### [Collected data entries]
- - -

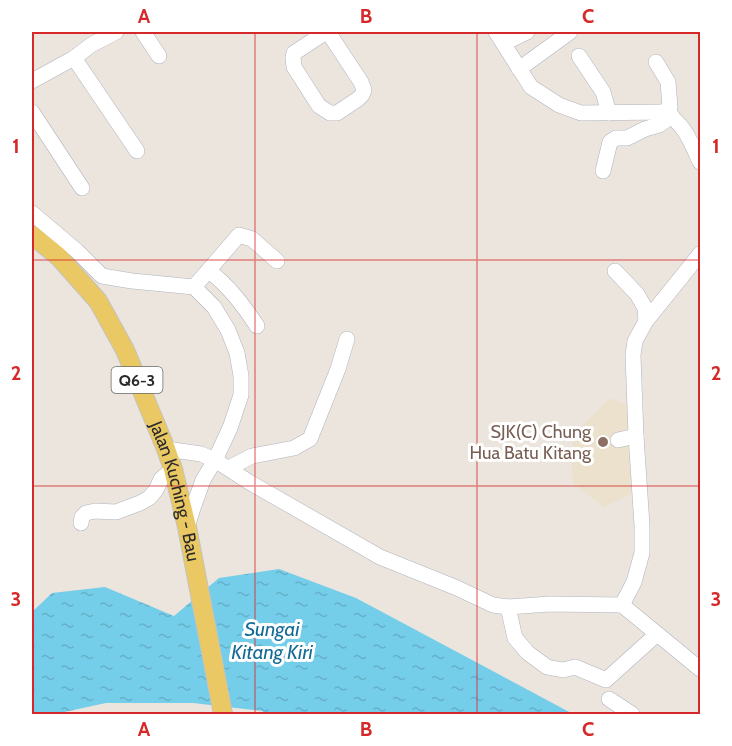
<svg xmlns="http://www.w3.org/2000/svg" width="732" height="746" font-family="Cabin,sans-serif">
<defs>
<pattern id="water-ripples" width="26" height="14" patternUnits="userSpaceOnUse" patternTransform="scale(1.5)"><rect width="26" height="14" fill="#74cde9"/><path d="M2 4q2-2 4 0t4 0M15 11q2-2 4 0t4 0" fill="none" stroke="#65b0c8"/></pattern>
</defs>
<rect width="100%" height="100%" fill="#ece5dd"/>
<!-- education -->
<path fill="#ece1cd" d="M610,398L630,406L635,492L604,507L573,483L571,453L576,432Z"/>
<!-- water -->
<path fill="url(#water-ripples)" d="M279,569L356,598L573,714H266L262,711L193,703H106L55,714H32V612L52,593L105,587L174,616L219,578Z"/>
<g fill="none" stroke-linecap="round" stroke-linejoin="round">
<defs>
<g id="minor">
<path d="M143,32L159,56"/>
<path d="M326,32L294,53L293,58L294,67L319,106L330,113H337L358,99L362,95L364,90L361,82L328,32"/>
<path d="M496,32L531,87L559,105L581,113L664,112C684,123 691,142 700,162"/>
<path d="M504,43L527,32"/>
<path d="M579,56L603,92L609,113"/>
<path d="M74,58L137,151"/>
<path d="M656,62L668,82L670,107L664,112"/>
<path d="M519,69L570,32"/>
<path d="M32,81L74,58L91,45L116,32"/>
<path d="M32,112L82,188"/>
<path d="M603,171L610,142L616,138H627L645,129L659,125L672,116"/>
<path d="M32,213L77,251L102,276L132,281L194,287L214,307L228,330L237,353L241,376V395L230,428L215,460L203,480L193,508L187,527"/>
<path d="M209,271C229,286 243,305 257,326"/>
<path d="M615,271L637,294L645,308L646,321"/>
<path d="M194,287L239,235L252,239L277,261"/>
<path d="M618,440L636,436"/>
<path d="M166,449L201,454L215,460L249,482L380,557L457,588L493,605L508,607L550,604L622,605L700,669"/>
<path d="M229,468L252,456L294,448L310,439L338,369L347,339"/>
<path d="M81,523L82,517L86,513L95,511L116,512L140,503L149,498L156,490L161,479L173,469"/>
<path d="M622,605L634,582L642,553V525L636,436L633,355L635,341L646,321L700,254"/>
<path d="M508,607L515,638L528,653L547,667L563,670L575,667L606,680L657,634"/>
<path d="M609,699L632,714"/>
</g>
<g id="major">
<path id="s1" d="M32,235L59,257L98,301L125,350L166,449L173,469L187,527L223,714"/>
</g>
</defs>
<!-- minor casing -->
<use href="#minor" stroke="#b0b3bd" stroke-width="16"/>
<!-- major casing -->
<use href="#major" stroke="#c3c3c3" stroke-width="20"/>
<!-- minor -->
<use href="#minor" stroke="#fff" stroke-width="15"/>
<!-- major -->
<use href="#major" stroke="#eac863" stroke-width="18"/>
</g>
<!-- grid -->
<path fill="none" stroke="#d62828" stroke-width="1.5" stroke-opacity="0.55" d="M255,32V714M477,32V714M32,260H700M32,486H700"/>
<!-- markers -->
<circle fill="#8d6e63" stroke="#fff" stroke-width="2" cx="603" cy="442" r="6"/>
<g text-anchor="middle" stroke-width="6" stroke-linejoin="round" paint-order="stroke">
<!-- shield labels -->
<rect fill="#fff" stroke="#6a6a6a" stroke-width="1.5" x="111.5" y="367" width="51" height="26" rx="4.5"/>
<g font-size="16" font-weight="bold" fill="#2a2a2a">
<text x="137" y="386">Q6-3</text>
</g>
<!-- education labels -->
<g font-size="18" fill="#785e54" stroke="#fff" text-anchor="end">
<text x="591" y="438">SJK(C) Chung<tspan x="591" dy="21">Hua Batu Kitang</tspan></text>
</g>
<!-- street labels -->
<g font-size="18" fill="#2a2a2a" stroke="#fff">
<text dy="6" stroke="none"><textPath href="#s1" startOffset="300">Jalan Kuching - Bau</textPath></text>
</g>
<!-- water labels -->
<g font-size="20" font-style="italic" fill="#136b95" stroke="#fff">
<text x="272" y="636">Sungai<tspan x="272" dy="23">Kitang Kiri</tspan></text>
</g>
</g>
<!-- border -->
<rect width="732" height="746" fill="none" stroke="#ffffff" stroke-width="66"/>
<rect x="33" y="33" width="666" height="680" fill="none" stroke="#d62828" stroke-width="2"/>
<g font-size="20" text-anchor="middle" font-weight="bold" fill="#d62828">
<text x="144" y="23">A</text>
<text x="366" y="23">B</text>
<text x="588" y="23">C</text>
<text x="16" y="153">1</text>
<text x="716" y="153">1</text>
<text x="16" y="380">2</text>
<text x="716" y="380">2</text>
<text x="16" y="606">3</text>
<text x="716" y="606">3</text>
<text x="144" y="736">A</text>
<text x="366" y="736">B</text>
<text x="588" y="736">C</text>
</g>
</svg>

- - -

### [THE TASK]
Here the job is to repeat the entries verbatim while leaving all pictures out.

### [RESPONSE FOR THIS EXERCISE]
<svg xmlns="http://www.w3.org/2000/svg" width="732" height="746" font-family="Cabin,sans-serif">
<defs>
<pattern id="water-ripples" width="26" height="14" patternUnits="userSpaceOnUse" patternTransform="scale(1.5)"><rect width="26" height="14" fill="#74cde9"/><path d="M2 4q2-2 4 0t4 0M15 11q2-2 4 0t4 0" fill="none" stroke="#65b0c8"/></pattern>
</defs>
<rect width="100%" height="100%" fill="#ece5dd"/>
<!-- education -->
<path fill="#ece1cd" d="M610,398L630,406L635,492L604,507L573,483L571,453L576,432Z"/>
<!-- water -->
<path fill="url(#water-ripples)" d="M279,569L356,598L573,714H266L262,711L193,703H106L55,714H32V612L52,593L105,587L174,616L219,578Z"/>
<g fill="none" stroke-linecap="round" stroke-linejoin="round">
<defs>
<g id="minor">
<path d="M143,32L159,56"/>
<path d="M326,32L294,53L293,58L294,67L319,106L330,113H337L358,99L362,95L364,90L361,82L328,32"/>
<path d="M496,32L531,87L559,105L581,113L664,112C684,123 691,142 700,162"/>
<path d="M504,43L527,32"/>
<path d="M579,56L603,92L609,113"/>
<path d="M74,58L137,151"/>
<path d="M656,62L668,82L670,107L664,112"/>
<path d="M519,69L570,32"/>
<path d="M32,81L74,58L91,45L116,32"/>
<path d="M32,112L82,188"/>
<path d="M603,171L610,142L616,138H627L645,129L659,125L672,116"/>
<path d="M32,213L77,251L102,276L132,281L194,287L214,307L228,330L237,353L241,376V395L230,428L215,460L203,480L193,508L187,527"/>
<path d="M209,271C229,286 243,305 257,326"/>
<path d="M615,271L637,294L645,308L646,321"/>
<path d="M194,287L239,235L252,239L277,261"/>
<path d="M618,440L636,436"/>
<path d="M166,449L201,454L215,460L249,482L380,557L457,588L493,605L508,607L550,604L622,605L700,669"/>
<path d="M229,468L252,456L294,448L310,439L338,369L347,339"/>
<path d="M81,523L82,517L86,513L95,511L116,512L140,503L149,498L156,490L161,479L173,469"/>
<path d="M622,605L634,582L642,553V525L636,436L633,355L635,341L646,321L700,254"/>
<path d="M508,607L515,638L528,653L547,667L563,670L575,667L606,680L657,634"/>
<path d="M609,699L632,714"/>
</g>
<g id="major">
<path id="s1" d="M32,235L59,257L98,301L125,350L166,449L173,469L187,527L223,714"/>
</g>
</defs>
<!-- minor casing -->
<use href="#minor" stroke="#b0b3bd" stroke-width="16"/>
<!-- major casing -->
<use href="#major" stroke="#c3c3c3" stroke-width="20"/>
<!-- minor -->
<use href="#minor" stroke="#fff" stroke-width="15"/>
<!-- major -->
<use href="#major" stroke="#eac863" stroke-width="18"/>
</g>
<!-- grid -->
<path fill="none" stroke="#d62828" stroke-width="1.5" stroke-opacity="0.55" d="M255,32V714M477,32V714M32,260H700M32,486H700"/>
<!-- markers -->
<circle fill="#8d6e63" stroke="#fff" stroke-width="2" cx="603" cy="442" r="6"/>
<g text-anchor="middle" stroke-width="6" stroke-linejoin="round" paint-order="stroke">
<!-- shield labels -->
<rect fill="#fff" stroke="#6a6a6a" stroke-width="1.5" x="111.5" y="367" width="51" height="26" rx="4.5"/>
<g font-size="16" font-weight="bold" fill="#2a2a2a">
<text x="137" y="386">Q6-3</text>
</g>
<!-- education labels -->
<g font-size="18" fill="#785e54" stroke="#fff" text-anchor="end">
<text x="591" y="438">SJK(C) Chung<tspan x="591" dy="21">Hua Batu Kitang</tspan></text>
</g>
<!-- street labels -->
<g font-size="18" fill="#2a2a2a" stroke="#fff">
<text dy="6" stroke="none"><textPath href="#s1" startOffset="300">Jalan Kuching - Bau</textPath></text>
</g>
<!-- water labels -->
<g font-size="20" font-style="italic" fill="#136b95" stroke="#fff">
<text x="272" y="636">Sungai<tspan x="272" dy="23">Kitang Kiri</tspan></text>
</g>
</g>
<!-- border -->
<rect width="732" height="746" fill="none" stroke="#ffffff" stroke-width="66"/>
<rect x="33" y="33" width="666" height="680" fill="none" stroke="#d62828" stroke-width="2"/>
<g font-size="20" text-anchor="middle" font-weight="bold" fill="#d62828">
<text x="144" y="23">A</text>
<text x="366" y="23">B</text>
<text x="588" y="23">C</text>
<text x="16" y="153">1</text>
<text x="716" y="153">1</text>
<text x="16" y="380">2</text>
<text x="716" y="380">2</text>
<text x="16" y="606">3</text>
<text x="716" y="606">3</text>
<text x="144" y="736">A</text>
<text x="366" y="736">B</text>
<text x="588" y="736">C</text>
</g>
</svg>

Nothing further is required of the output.